PROBLEM REQUIREMENTS =
Search the entries below for "Redis". Report each line where it occurs.

INFORMATION =
BEGIN

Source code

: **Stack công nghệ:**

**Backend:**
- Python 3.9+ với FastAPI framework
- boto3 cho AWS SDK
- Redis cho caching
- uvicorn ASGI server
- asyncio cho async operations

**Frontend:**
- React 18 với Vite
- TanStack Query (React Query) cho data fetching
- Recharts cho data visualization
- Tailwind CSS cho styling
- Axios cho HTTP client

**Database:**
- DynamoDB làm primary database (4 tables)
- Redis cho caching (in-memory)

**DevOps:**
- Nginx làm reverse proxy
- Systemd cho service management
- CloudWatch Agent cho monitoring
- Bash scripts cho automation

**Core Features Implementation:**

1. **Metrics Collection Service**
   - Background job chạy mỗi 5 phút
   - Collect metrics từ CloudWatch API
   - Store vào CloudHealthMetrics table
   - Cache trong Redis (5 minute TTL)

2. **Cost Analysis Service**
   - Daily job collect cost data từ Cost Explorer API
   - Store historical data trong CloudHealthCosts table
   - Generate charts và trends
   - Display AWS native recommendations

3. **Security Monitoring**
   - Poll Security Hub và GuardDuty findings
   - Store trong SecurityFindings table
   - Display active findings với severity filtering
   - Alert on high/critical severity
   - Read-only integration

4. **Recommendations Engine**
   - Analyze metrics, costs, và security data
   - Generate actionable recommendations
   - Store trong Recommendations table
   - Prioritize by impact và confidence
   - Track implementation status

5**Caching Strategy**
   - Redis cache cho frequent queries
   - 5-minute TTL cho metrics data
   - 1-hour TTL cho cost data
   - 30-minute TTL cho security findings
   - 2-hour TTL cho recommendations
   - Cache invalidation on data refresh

END

THE ANSWER =
- Redis cho caching
- Redis cho caching (in-memory)
   - Cache trong Redis (5 minute TTL)
   - Redis cache cho frequent queries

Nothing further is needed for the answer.